Lincoln: A Very Short Introduction, Allen C. Guelzo, Oxford University Press, 145 pp., 2 maps, ten photographs, index, bibliography, 2009, $11.95.
Abraham Lincoln is one of five Americans who are known on every continent of the planet earth. Allen Guelzo considers Lincoln's beliefs regarding seven essential issues being contested during the mid-19th century. The limits of equality, the possibility of advancement, the nature of law, the hazards of liberty, the importance of debate in a democratic republic, the emancipation of slaves, and the terms of reunion in order to end of the war.
Experiments in establishing democratic republics during this era had failed with the exception of the United States of America. During the 1850s it became apparent that this government was on the brink of collapse. The possibility of all men being equal was put at risk by the presence of slavery. The opportunity of all men to rise, economically and socially, was in conflict with the right to hold property in the form of slaves. Lincoln tailored and tempered his ambitions to rise in the frontier environment of a capitalistic, democratic republic.

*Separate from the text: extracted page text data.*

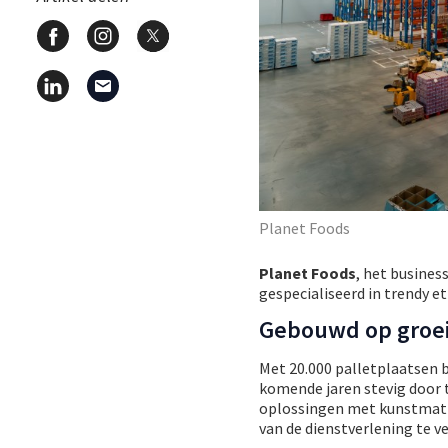
Planet Foods
Planet Foods
, het busines
gespecialiseerd in trendy e
Gebouwd op groe
Met 20.000 palletplaatsen 
komende jaren stevig door te
oplossingen met kunstmatig
van de dienstverlening te v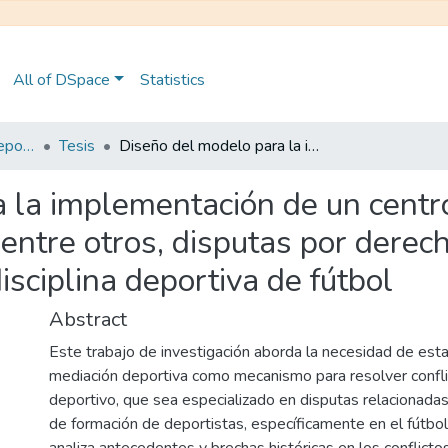
All of DSpace
Statistics
Maestría en Derecho Deportivo
Tesis
Diseño del modelo para la implementación de un centro de mediación deportivo, que abarque entre otros, disputas por derechos de formación o temas laborales en la disciplina deportiva de fútbol
 la implementación de un centr
entre otros, disputas por derec
isciplina deportiva de fútbol
Abstract
Este trabajo de investigación aborda la necesidad de est
mediación deportiva como mecanismo para resolver confli
deportivo, que sea especializado en disputas relacionada
de formación de deportistas, específicamente en el fútbol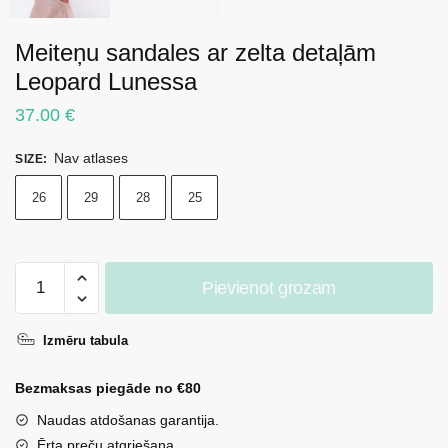
Meiteņu sandales ar zelta detaļām
Leopard Lunessa
37.00
€
Nav atlases
SIZE
:
26
29
28
25
Meiteņu
Pievienot grozam
sandales
ar
Izmēru tabula
zelta
detaļām
Bezmaksas piegāde no €80
Leopard
Lunessa
Naudas atdošanas garantija.
daudzums
Ērta preču atgriešana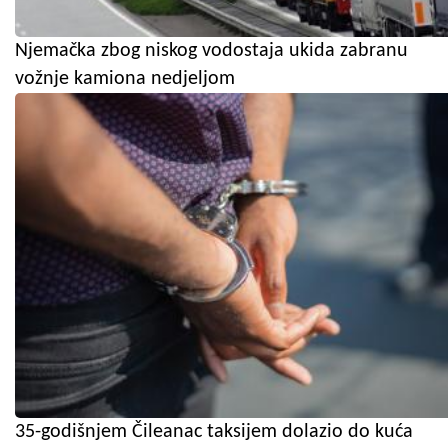
Njemačka zbog niskog vodostaja ukida zabranu
vožnje kamiona nedjeljom
35-godišnjem Čileanac taksijem dolazio do kuća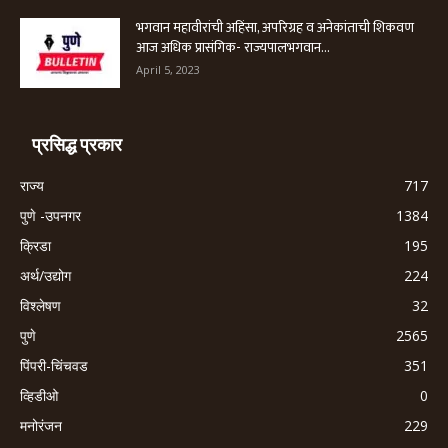
भगवान महावीरांची अहिंसा, अपरिग्रह व अनेकांताची शिकवण
आज अधिक प्रासंगिक- राज्यपालभगवान...
April 5, 2023
प्रसिद्ध प्रकार
राज्य
717
पुणे -उपनगर
1384
क्रिडा
195
अर्थ/उद्योग
224
विश्लेषण
32
पुणे
2565
पिंपरी-चिंचवड
351
व्हिडीओ
0
मनोरंजन
229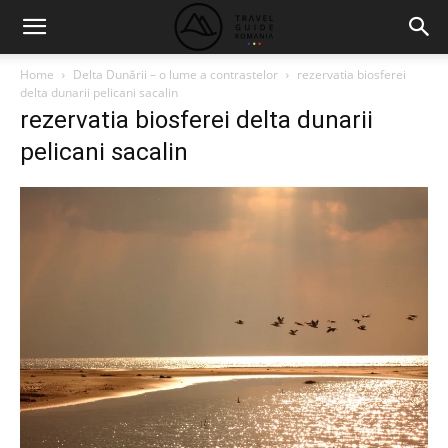
Home
Delta Dunării – o lume a contrastelor
rezervatia biosferei
delta dunarii pelicani sacalin
rezervatia biosferei delta dunarii
pelicani sacalin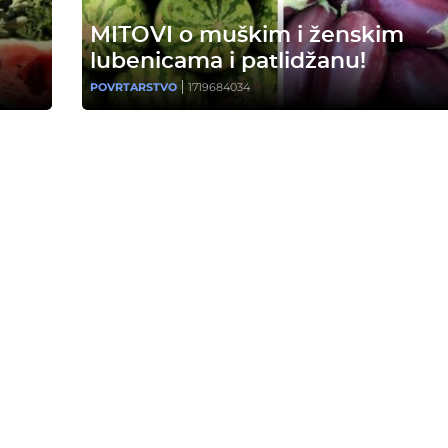
O
MITOVI o muškim i ženskim
lubenicama i patlidžanu!
POVRTARSTVO
1719684034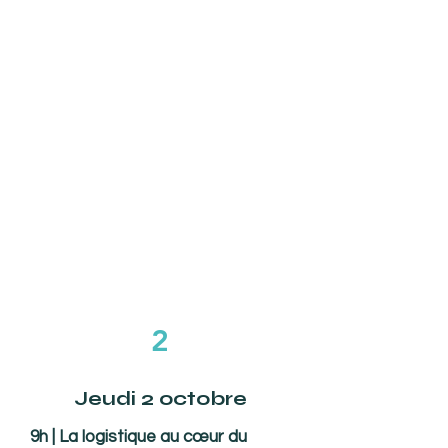
School of Business
Pascal Grand - Mob’In France
Sébastien Gouttebel -
Association des Maires
Ruraux 63 / Territoire
d’Energie 63
Membres de la Commission
transports / Comité de Massif
2
Jeudi 2 octobre
9h | La logistique au cœur du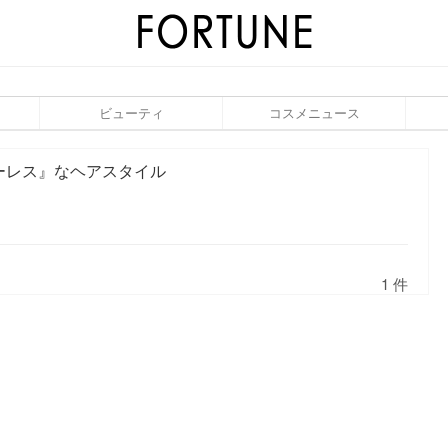
ビューティ
コスメニュース
ーレス』なヘアスタイル
1 件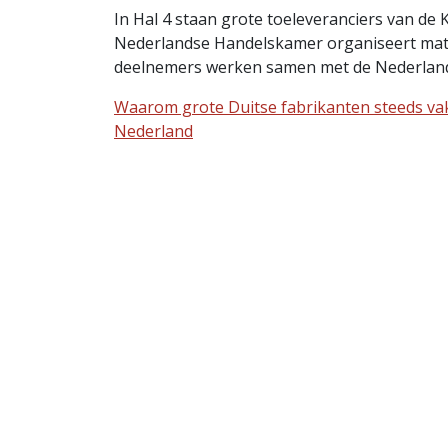
In Hal 4 staan grote toeleveranciers van de 
Nederlandse Handelskamer organiseert mat
deelnemers werken samen met de Nederlande
Waarom grote Duitse fabrikanten steeds vak
Nederland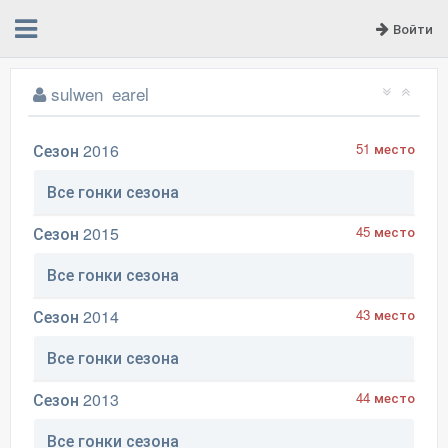
Войти
sulwen_earel
Сезон 2016
51 место
Все гонки сезона
Сезон 2015
45 место
Все гонки сезона
Сезон 2014
43 место
Все гонки сезона
Сезон 2013
44 место
Все гонки сезона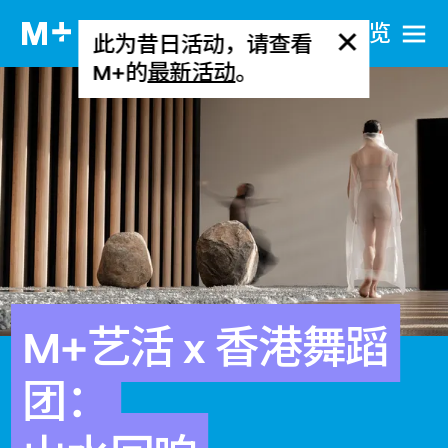
网站导览
此为昔日活动，请查看
M+的
最新活动
。
M+艺活 x 香港舞蹈
团：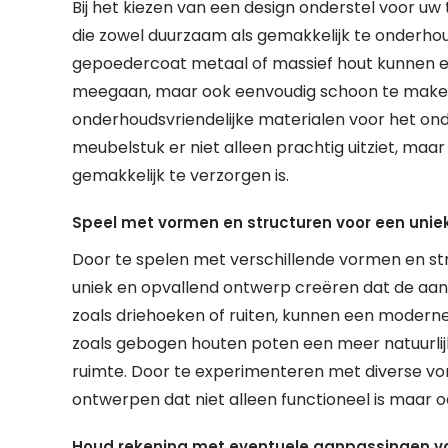
Bij het kiezen van een design onderstel voor uw
die zowel duurzaam als gemakkelijk te onderhoude
gepoedercoat metaal of massief hout kunnen een
meegaan, maar ook eenvoudig schoon te maken z
onderhoudsvriendelijke materialen voor het onde
meubelstuk er niet alleen prachtig uitziet, maar
gemakkelijk te verzorgen is.
Speel met vormen en structuren voor een unie
Door te spelen met verschillende vormen en str
uniek en opvallend ontwerp creëren dat de aan
zoals driehoeken of ruiten, kunnen een moderne 
zoals gebogen houten poten een meer natuurli
ruimte. Door te experimenteren met diverse vor
ontwerpen dat niet alleen functioneel is maar o
Houd rekening met eventuele aanpassingen vo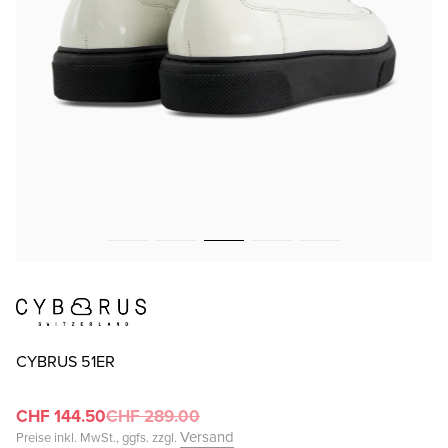
CYBRUS 51ER
CHF 144.50
CHF 289.00
Versand
Preise inkl. MwSt., ggfs. zzgl.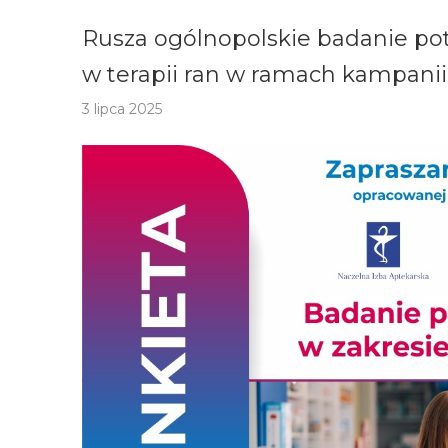
Rusza ogólnopolskie badanie pot
w terapii ran w ramach kampanii
3 lipca 2025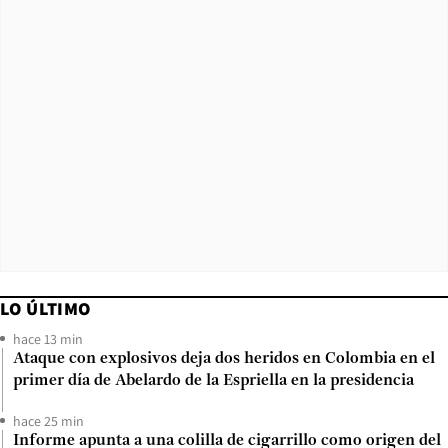
LO ÚLTIMO
hace 13 min
Ataque con explosivos deja dos heridos en Colombia en el
primer día de Abelardo de la Espriella en la presidencia
hace 25 min
Informe apunta a una colilla de cigarrillo como origen del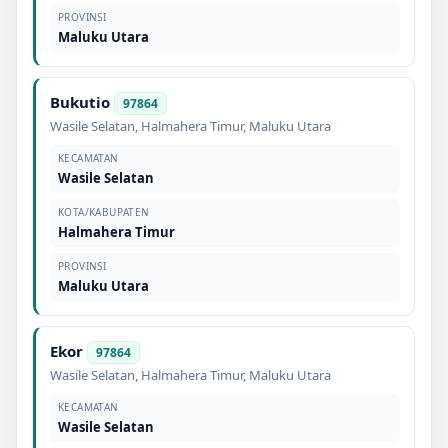
PROVINSI
Maluku Utara
Bukutio
97864
Wasile Selatan
,
Halmahera Timur
,
Maluku Utara
KECAMATAN
Wasile Selatan
KOTA/KABUPATEN
Halmahera Timur
PROVINSI
Maluku Utara
Ekor
97864
Wasile Selatan
,
Halmahera Timur
,
Maluku Utara
KECAMATAN
Wasile Selatan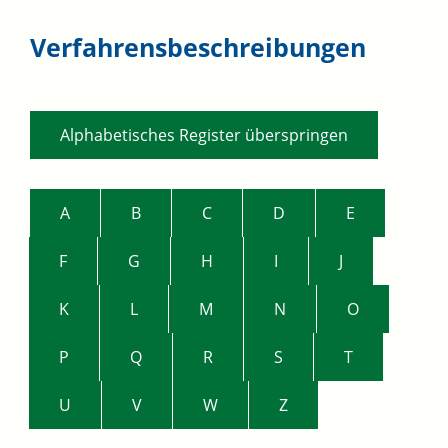
Verfahrensbeschreibungen
Alphabetisches Register überspringen
A
B
C
D
E
F
G
H
I
J
K
L
M
N
O
P
Q
R
S
T
U
V
W
Z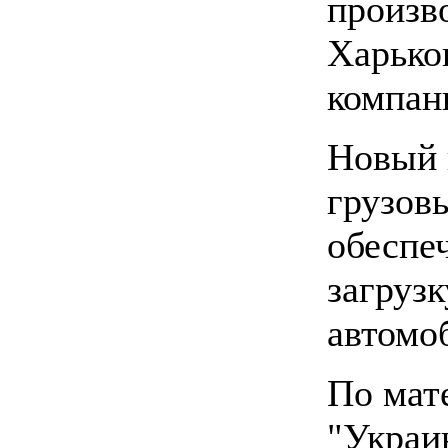
произв
Харьков
компан
Новый 
грузов
обеспе
загрузк
автомоб
По мат
"Украи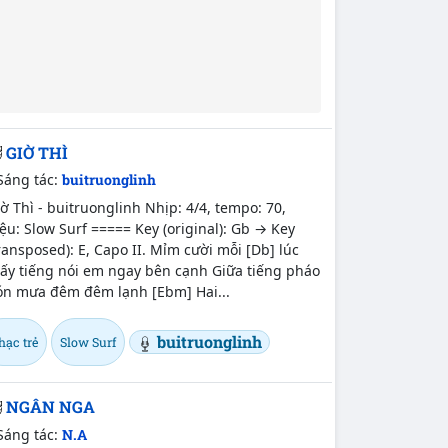
GIỜ THÌ
Sáng tác:
buitruonglinh
ờ Thì - buitruonglinh Nhịp: 4/4, tempo: 70,
ệu: Slow Surf ===== Key (original): Gb → Key
ransposed): E, Capo II. Mỉm cười mỗi [Db] lúc
hấy tiếng nói em ngay bên cạnh Giữa tiếng pháo
ón mưa đêm đêm lạnh [Ebm] Hai...
buitruonglinh
hạc trẻ
Slow Surf
NGÂN NGA
Sáng tác:
N.A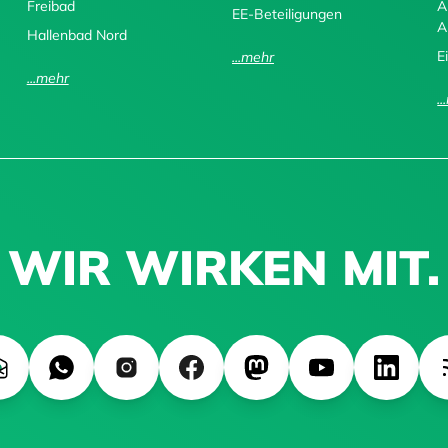
Freibad
A
EE-Beteiligungen
A
Hallenbad Nord
E
...mehr
...mehr
.
WIR WIRKEN MIT.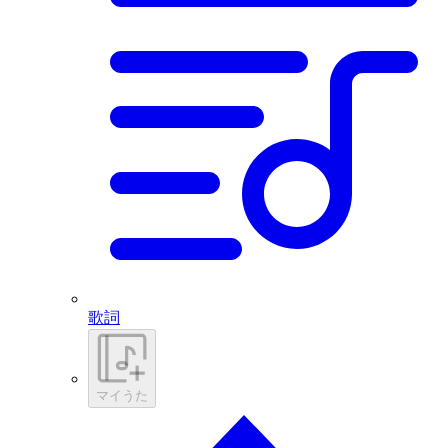
歌詞
マイうた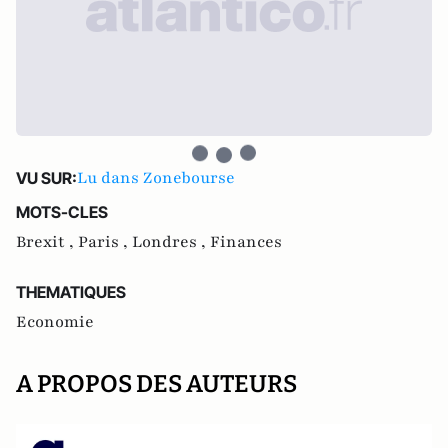
Lu dans Zonebourse
VU SUR:
MOTS-CLES
Brexit ,
Paris ,
Londres ,
Finances
THEMATIQUES
Economie
A PROPOS DES AUTEURS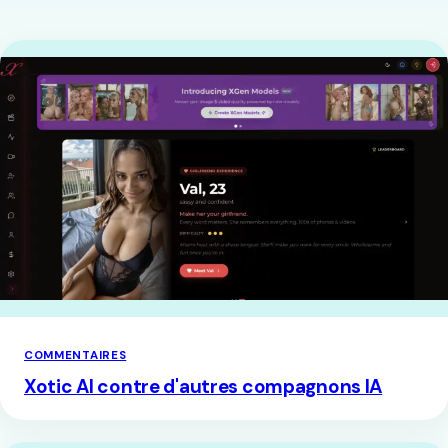
COMMENTAIRES
Xotic AI contre d'autres compagnons IA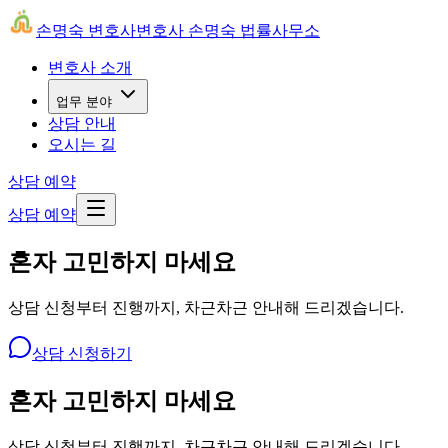
손명숙 변호사
변호사 손명숙 법률사무소
변호사 소개
업무 분야
상담 안내
오시는 길
상담 예약
상담 예약
혼자 고민하지 마세요
상담 신청부터 진행까지, 차근차근 안내해 드리겠습니다.
상담 신청하기
혼자 고민하지 마세요
상담 신청부터 진행까지, 차근차근 안내해 드리겠습니다.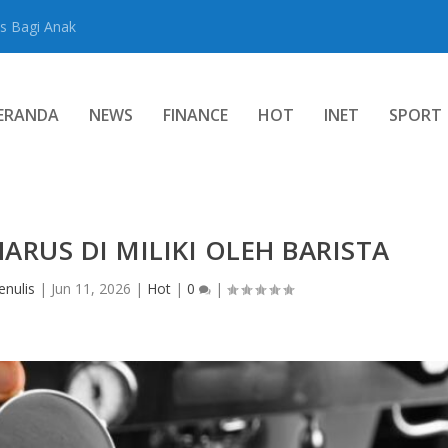
s Bagi Anak
ERANDA
NEWS
FINANCE
HOT
INET
SPORT
HARUS DI MILIKI OLEH BARISTA
enulis
|
Jun 11, 2026
|
Hot
|
0
|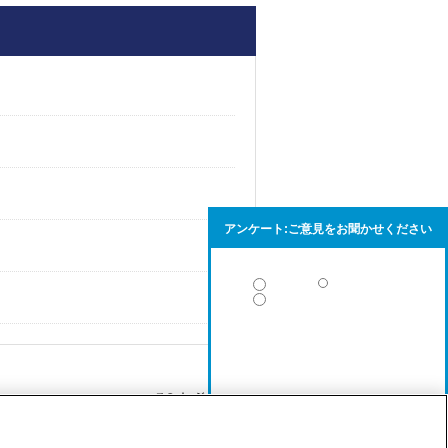
アンケート:ご意見をお聞かせください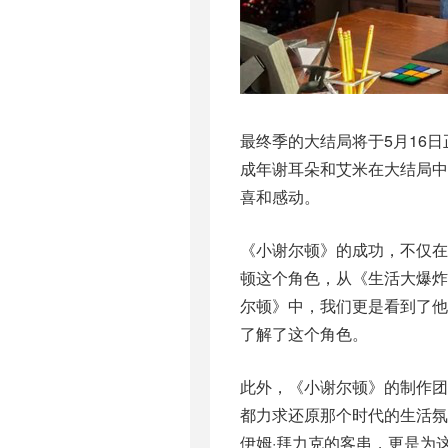
最终季的大结局将于5月16
成年谢耳朵和艾米在大结局
喜和感动。
《小谢尔顿》的成功，不仅
顿这个角色，从《生活大爆
尔顿》中，我们更是看到了
了解了这个角色。
此外，《小谢尔顿》的制作
都力求还原那个时代的生活氛
伊姆·拜力克的客串，更是为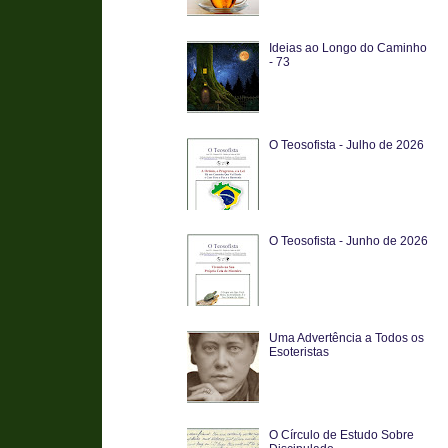
Ideias ao Longo do Caminho
- 73
O Teosofista - Julho de 2026
O Teosofista - Junho de 2026
Uma Advertência a Todos os
Esoteristas
O Círculo de Estudo Sobre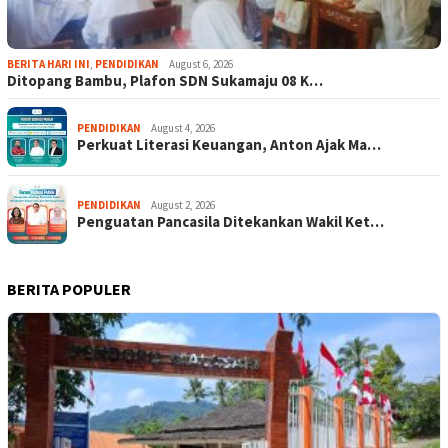
BERITA HARI INI
,
PENDIDIKAN
August 6, 2026
Ditopang Bambu, Plafon SDN Sukamaju 08 K…
PENDIDIKAN
August 4, 2026
Perkuat Literasi Keuangan, Anton Ajak Ma…
PENDIDIKAN
August 2, 2026
Penguatan Pancasila Ditekankan Wakil Ket…
BERITA POPULER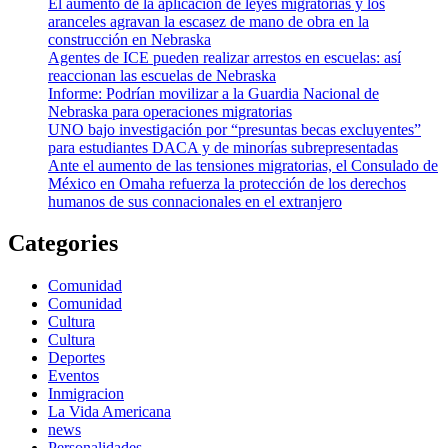
El aumento de la aplicación de leyes migratorias y los
aranceles agravan la escasez de mano de obra en la
construcción en Nebraska
Agentes de ICE pueden realizar arrestos en escuelas: así
reaccionan las escuelas de Nebraska
Informe: Podrían movilizar a la Guardia Nacional de
Nebraska para operaciones migratorias
UNO bajo investigación por “presuntas becas excluyentes”
para estudiantes DACA y de minorías subrepresentadas
Ante el aumento de las tensiones migratorias, el Consulado de
México en Omaha refuerza la protección de los derechos
humanos de sus connacionales en el extranjero
Categories
Comunidad
Comunidad
Cultura
Cultura
Deportes
Eventos
Inmigracion
La Vida Americana
news
Personalidades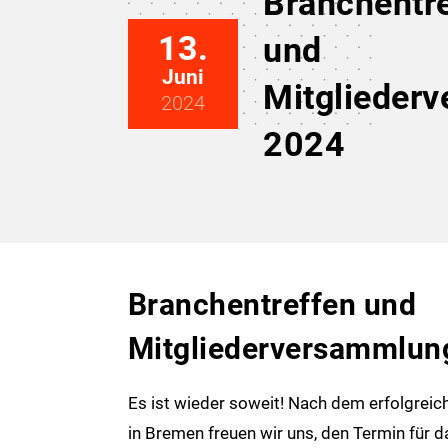
Branchentr
13.
und
Juni
Mitglieder
2024
2024
Branchentreffen und
Mitgliederversammlun
Es ist wieder soweit! Nach dem erfolgrei
in Bremen freuen wir uns, den Termin für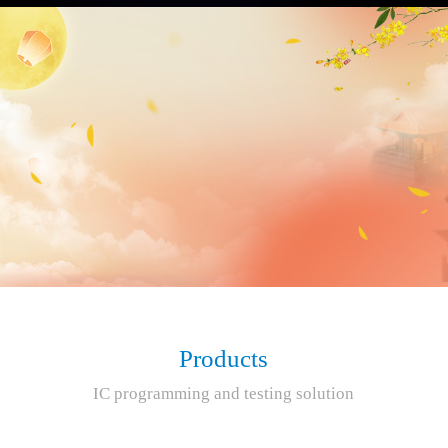
Products
IC programming and testing solution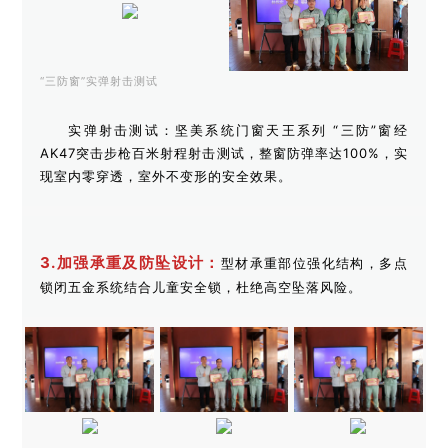
“三防窗”实弹射击测试
实弹射击测试：
坚美系统门窗
天王系列 “三防”窗经
AK47突击步枪百米射程射击测试，整窗防弹率达100%，实
现室内零穿透，室外不变形的安全效果。
3.加强承重及防坠设计：
型材承重部位强化结构，多点
锁闭五金系统结合儿童安全锁，杜绝高空坠落风险。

His advancement came though agriculture, transportation, retail work, military life, the practice of law and participation in local, state and national politics. Rejecting farm work, he embraced Mississippi River and Indiana commerce, militia leadership during the Black Hawk War, the bar and legislative election campaigns.
In his law practice he represented both masters and runaway slaves. The natural rights of life, liberty and the pursuit of happiness, among others, were for Lincoln in direct conflict and contradicted by slavery. Hammered out in political debate, Lincoln's understanding of these natural rights were honed by his service in the courtrooms, the federal House of Representatives and the Presidency. The necessity of emancipation and the possibility of reuniting the states perplexed Lincoln.
Guelzo, Gettysburg College professor and preeminent Lincoln scholar, carefully describes Lincoln's beliefs and their context within post-revolutionary America and Europe. In clear and concise language, the author clarifies what Lincoln believed, thought and practiced. The Old Testament declares that out of the heart flows the issues of life. Guelzo's very short introduction to Lincoln's beliefs and his struggle to conform his life's work to them is a thought provoking revelation for 21st century readers.
Lincoln: A Very Short Introduction, is one of over 200 Very Short Introductions offered by Oxford University Press. CWL recommends this series; it well rewards the brief amount of time it takes to read one of the series. Curious about Freud, Jung, Islam, History, Dreaming, or the American Presidency? There is a Very Short Introduction for you.